§ Exercise objective: What's required is a verbatim printout of all the data.

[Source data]
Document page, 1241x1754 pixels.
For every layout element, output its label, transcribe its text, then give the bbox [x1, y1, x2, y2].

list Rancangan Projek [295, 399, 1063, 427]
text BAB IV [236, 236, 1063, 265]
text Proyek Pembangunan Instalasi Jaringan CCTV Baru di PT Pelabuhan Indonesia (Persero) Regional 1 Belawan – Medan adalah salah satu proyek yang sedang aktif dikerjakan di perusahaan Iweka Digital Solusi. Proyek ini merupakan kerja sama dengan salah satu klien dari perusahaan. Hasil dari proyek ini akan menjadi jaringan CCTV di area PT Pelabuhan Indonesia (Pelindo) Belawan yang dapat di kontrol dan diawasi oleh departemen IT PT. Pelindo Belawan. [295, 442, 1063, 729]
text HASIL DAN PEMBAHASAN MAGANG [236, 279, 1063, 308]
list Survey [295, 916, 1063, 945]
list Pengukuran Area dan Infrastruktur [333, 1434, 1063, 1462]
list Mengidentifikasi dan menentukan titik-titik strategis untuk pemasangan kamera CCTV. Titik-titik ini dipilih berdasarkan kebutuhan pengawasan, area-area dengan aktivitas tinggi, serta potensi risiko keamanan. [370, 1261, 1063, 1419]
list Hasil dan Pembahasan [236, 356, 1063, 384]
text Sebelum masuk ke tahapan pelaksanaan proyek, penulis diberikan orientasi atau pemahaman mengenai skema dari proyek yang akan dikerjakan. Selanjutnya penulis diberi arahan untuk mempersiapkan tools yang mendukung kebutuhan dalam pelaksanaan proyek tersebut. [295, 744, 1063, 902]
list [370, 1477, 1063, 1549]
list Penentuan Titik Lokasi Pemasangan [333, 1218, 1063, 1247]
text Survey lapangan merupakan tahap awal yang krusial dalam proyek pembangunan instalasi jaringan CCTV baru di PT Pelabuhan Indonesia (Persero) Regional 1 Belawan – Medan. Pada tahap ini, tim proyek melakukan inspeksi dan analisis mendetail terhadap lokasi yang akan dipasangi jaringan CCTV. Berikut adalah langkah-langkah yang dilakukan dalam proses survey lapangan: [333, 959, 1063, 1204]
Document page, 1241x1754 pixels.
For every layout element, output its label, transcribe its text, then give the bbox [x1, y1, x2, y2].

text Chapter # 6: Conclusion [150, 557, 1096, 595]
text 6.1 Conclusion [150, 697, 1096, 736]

§ Output:
Document page, 1241x1754 pixels.
For every layout element, output its label, transcribe its text, then give the bbox [x1, y1, x2, y2].

list Rancangan Projek [295, 399, 1063, 427]
text BAB IV [236, 236, 1063, 265]
text Proyek Pembangunan Instalasi Jaringan CCTV Baru di PT Pelabuhan Indonesia (Persero) Regional 1 Belawan – Medan adalah salah satu proyek yang sedang aktif dikerjakan di perusahaan Iweka Digital Solusi. Proyek ini merupakan kerja sama dengan salah satu klien dari perusahaan. Hasil dari proyek ini akan menjadi jaringan CCTV di area PT Pelabuhan Indonesia (Pelindo) Belawan yang dapat di kontrol dan diawasi oleh departemen IT PT. Pelindo Belawan. [295, 442, 1063, 729]
text HASIL DAN PEMBAHASAN MAGANG [236, 279, 1063, 308]
list Survey [295, 916, 1063, 945]
list Pengukuran Area dan Infrastruktur [333, 1434, 1063, 1462]
list Mengidentifikasi dan menentukan titik-titik strategis untuk pemasangan kamera CCTV. Titik-titik ini dipilih berdasarkan kebutuhan pengawasan, area-area dengan aktivitas tinggi, serta potensi risiko keamanan. [370, 1261, 1063, 1419]
list Hasil dan Pembahasan [236, 356, 1063, 384]
text Sebelum masuk ke tahapan pelaksanaan proyek, penulis diberikan orientasi atau pemahaman mengenai skema dari proyek yang akan dikerjakan. Selanjutnya penulis diberi arahan untuk mempersiapkan tools yang mendukung kebutuhan dalam pelaksanaan proyek tersebut. [295, 744, 1063, 902]
list [370, 1477, 1063, 1549]
list Penentuan Titik Lokasi Pemasangan [333, 1218, 1063, 1247]
text Survey lapangan merupakan tahap awal yang krusial dalam proyek pembangunan instalasi jaringan CCTV baru di PT Pelabuhan Indonesia (Persero) Regional 1 Belawan – Medan. Pada tahap ini, tim proyek melakukan inspeksi dan analisis mendetail terhadap lokasi yang akan dipasangi jaringan CCTV. Berikut adalah langkah-langkah yang dilakukan dalam proses survey lapangan: [333, 959, 1063, 1204]
Document page, 1241x1754 pixels.
For every layout element, output its label, transcribe its text, then give the bbox [x1, y1, x2, y2].

text Chapter # 6: Conclusion [150, 557, 1096, 595]
text 6.1 Conclusion [150, 697, 1096, 736]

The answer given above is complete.